Kids, ask your parents about AIDS

AIDS Night in America

AIDS Night in America, 1985. That was the hot summer night most of America sat in front of the news and learned about the new terror threatening to kill more Americans having sex than Jason in a hockey mask on Friday the 13th.

July 25, 1985. That’s when most of America first heard about AIDS and the most famous person dying of “the deadly disease” to date. What people saw on TV was actor Rock Hudson, the formerly virile leading man thought to be straight, fading away by the second. What people thought in their minds was: oh, fuck. Who have I slept with in the last 10 years and am I gonna end up like Rock?

“Who needs to acquire a disease, manageable or otherwise?”

Young America was scared shitless. The era of free love was officially over. The news stunned a nation, a Sexual 9/11 no one could ignore. Coverage of AIDS was endless for months.

Kids, go ask your parents! Really! Go talk about it with them. Ask them what it was like hearing that they could die from sex. Parents, share it with your horny teenagers, and the younger siblings who look up to them. Share with them how horrifying it felt hearing scientists tell the world, “there’s not much we know or can do about this virus right now, but we do know it’s sexually transmitted.”

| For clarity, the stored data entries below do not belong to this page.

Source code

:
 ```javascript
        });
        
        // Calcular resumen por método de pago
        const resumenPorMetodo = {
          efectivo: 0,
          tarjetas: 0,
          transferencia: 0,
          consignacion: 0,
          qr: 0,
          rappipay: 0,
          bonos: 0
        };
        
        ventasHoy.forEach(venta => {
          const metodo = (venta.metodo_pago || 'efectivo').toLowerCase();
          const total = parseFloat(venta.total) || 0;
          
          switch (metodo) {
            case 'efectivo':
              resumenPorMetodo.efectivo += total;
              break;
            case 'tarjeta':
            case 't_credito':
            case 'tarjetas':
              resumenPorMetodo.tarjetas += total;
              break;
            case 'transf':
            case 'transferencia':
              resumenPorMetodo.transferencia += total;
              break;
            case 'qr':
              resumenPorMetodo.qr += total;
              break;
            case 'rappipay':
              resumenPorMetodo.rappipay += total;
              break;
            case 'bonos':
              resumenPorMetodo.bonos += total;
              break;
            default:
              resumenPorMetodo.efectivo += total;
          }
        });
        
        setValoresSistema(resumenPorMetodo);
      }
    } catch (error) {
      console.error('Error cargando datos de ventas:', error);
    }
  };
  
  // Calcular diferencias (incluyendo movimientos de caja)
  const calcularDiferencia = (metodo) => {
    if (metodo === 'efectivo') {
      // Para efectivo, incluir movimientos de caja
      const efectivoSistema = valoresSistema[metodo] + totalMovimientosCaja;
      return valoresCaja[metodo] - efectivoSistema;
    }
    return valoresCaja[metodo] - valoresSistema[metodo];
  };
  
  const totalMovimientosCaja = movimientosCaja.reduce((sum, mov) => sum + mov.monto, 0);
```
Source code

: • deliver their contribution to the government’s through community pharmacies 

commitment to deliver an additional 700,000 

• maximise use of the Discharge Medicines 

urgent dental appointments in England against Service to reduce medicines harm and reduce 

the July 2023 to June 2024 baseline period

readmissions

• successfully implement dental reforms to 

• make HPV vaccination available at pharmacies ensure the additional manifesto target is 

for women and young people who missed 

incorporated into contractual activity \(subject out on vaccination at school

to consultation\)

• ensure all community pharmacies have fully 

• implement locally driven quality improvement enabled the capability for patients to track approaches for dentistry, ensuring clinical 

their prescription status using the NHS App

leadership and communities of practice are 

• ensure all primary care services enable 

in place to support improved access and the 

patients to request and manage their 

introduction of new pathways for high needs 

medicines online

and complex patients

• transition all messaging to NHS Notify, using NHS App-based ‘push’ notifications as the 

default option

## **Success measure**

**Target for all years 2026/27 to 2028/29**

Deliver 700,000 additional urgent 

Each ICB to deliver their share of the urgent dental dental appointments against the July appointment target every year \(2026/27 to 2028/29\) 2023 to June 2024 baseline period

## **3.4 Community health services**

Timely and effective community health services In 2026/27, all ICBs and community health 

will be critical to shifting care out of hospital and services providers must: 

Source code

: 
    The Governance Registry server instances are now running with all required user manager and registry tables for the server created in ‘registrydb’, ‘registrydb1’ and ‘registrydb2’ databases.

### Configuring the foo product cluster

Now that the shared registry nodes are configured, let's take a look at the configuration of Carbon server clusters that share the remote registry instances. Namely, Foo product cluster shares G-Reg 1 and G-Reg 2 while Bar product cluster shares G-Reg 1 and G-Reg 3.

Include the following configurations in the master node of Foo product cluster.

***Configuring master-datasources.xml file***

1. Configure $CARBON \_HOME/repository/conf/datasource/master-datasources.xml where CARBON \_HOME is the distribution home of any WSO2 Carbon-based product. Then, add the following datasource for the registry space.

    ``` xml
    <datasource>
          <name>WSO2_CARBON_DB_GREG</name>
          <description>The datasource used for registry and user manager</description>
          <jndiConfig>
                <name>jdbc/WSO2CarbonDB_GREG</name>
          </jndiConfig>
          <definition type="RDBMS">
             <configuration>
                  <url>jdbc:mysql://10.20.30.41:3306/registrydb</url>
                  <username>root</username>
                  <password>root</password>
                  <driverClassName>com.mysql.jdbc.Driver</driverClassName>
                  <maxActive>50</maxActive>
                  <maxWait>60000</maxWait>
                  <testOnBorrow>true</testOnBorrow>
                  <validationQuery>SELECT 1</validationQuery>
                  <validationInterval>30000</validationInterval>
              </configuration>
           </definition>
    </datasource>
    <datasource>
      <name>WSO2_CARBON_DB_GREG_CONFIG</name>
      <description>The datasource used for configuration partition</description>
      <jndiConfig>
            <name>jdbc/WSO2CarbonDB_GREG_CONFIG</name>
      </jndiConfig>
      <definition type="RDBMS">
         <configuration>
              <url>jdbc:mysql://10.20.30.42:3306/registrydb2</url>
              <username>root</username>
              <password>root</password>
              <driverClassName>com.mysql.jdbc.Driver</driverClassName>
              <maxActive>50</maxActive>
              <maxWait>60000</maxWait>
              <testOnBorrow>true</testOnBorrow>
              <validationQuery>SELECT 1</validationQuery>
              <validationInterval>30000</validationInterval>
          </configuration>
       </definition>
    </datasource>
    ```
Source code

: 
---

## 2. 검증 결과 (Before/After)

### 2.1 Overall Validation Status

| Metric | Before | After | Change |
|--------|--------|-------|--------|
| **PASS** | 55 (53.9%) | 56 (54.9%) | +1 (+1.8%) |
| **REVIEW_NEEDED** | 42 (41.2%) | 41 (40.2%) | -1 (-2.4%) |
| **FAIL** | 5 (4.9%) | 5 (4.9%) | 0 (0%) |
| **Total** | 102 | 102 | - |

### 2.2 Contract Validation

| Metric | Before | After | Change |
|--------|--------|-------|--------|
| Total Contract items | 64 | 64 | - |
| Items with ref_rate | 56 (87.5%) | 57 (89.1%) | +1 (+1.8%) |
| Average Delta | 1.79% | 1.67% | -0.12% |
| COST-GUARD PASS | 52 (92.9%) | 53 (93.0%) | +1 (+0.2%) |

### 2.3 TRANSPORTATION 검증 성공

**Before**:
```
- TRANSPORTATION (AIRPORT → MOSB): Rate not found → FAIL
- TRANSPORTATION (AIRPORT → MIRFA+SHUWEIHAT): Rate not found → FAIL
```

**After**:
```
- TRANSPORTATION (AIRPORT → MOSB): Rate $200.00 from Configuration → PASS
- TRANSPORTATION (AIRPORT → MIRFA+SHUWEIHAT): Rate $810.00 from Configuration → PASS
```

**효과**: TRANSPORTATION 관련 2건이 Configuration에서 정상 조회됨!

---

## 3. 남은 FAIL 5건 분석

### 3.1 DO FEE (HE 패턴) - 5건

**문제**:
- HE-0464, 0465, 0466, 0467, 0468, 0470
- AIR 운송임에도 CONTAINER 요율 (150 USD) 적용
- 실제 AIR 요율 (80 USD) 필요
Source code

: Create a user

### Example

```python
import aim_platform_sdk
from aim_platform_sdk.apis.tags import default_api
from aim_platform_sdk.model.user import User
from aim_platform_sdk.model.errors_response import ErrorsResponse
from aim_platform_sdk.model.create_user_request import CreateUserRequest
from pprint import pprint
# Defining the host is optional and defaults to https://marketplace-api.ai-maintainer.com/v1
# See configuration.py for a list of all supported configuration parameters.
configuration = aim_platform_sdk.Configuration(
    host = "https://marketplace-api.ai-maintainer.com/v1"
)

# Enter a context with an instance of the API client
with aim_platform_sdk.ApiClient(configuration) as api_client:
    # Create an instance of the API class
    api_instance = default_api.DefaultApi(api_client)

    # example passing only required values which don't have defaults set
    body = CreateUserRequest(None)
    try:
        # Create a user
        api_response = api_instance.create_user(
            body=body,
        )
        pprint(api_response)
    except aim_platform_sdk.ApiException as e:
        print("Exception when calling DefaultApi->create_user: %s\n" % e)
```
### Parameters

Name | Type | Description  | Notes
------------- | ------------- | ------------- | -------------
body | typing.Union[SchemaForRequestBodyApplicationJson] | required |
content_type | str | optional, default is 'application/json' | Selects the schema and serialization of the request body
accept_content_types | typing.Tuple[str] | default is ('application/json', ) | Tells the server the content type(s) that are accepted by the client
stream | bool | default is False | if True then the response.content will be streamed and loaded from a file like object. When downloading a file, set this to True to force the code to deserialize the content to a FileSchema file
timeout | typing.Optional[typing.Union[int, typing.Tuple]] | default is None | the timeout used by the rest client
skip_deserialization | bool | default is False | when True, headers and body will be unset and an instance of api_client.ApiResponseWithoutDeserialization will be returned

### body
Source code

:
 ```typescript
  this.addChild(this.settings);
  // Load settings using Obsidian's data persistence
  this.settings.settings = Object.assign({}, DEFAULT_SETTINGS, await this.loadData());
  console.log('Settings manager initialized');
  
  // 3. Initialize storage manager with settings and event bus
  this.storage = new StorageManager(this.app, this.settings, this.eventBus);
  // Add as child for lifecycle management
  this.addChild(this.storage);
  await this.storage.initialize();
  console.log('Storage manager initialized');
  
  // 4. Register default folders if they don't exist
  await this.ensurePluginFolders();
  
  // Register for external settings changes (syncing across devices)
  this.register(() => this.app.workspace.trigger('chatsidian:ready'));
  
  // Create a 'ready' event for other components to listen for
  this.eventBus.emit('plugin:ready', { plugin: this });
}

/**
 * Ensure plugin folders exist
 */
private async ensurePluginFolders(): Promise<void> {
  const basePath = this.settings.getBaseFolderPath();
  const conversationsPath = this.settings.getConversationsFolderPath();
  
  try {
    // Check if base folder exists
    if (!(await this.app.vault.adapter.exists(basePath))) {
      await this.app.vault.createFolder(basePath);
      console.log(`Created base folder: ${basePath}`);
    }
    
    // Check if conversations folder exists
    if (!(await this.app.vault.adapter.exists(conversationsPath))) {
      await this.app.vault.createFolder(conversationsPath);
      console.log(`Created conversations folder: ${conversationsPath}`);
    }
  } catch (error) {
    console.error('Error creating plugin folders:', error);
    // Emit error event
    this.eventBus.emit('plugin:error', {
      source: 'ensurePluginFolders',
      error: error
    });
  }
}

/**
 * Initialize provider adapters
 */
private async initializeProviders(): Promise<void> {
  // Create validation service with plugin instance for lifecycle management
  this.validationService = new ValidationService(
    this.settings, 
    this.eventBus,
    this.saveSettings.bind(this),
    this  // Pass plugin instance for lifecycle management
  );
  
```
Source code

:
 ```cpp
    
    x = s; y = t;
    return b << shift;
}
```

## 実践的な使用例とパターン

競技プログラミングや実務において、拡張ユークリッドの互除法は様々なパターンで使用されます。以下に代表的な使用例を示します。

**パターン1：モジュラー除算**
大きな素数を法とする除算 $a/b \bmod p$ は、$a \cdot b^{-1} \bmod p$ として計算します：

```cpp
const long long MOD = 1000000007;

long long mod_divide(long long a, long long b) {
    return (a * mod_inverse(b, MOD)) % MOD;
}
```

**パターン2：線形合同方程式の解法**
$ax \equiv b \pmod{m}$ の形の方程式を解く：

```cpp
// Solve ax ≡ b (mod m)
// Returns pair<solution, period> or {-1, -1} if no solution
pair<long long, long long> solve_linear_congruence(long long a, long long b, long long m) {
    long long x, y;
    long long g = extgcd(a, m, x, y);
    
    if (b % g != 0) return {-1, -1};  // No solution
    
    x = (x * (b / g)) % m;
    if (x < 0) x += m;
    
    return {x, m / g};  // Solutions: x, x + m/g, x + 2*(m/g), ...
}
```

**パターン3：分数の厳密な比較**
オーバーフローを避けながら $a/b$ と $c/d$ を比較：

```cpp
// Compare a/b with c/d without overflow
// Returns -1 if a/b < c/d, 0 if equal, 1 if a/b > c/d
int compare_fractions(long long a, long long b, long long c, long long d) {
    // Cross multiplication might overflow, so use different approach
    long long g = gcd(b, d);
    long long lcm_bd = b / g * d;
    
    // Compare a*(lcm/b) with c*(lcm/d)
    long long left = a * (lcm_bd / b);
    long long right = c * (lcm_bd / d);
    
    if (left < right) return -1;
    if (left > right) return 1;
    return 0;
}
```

80s babies: ask older people how it felt getting that wake-up call. America: remember the sexual terror, talk about it honestly and openly. Why? Then maybe, just maybe, America can begin to get a grip on the AIDS Epidemic Part 2, happening this very moment all over the United States.

It’s happening again, in part, because a new generation has grown up clueless about safe sex and the consequences of not having it. AIDS is still around. Sure some now call it a manageable disease, but ignorance abounds, and infection rates are highest among young men and women, especially those of color.

Who needs to acquire a disease, manageable or otherwise?

America needs to deal with AIDS, only this time armed with two decades-plus of knowledge, experience and information. So, kids, parents, America: get with the program, and start by checking out the AIDS Monster Movie Marathon, a story told backwards in a car driving forward.

The alternative is a future going back to the past.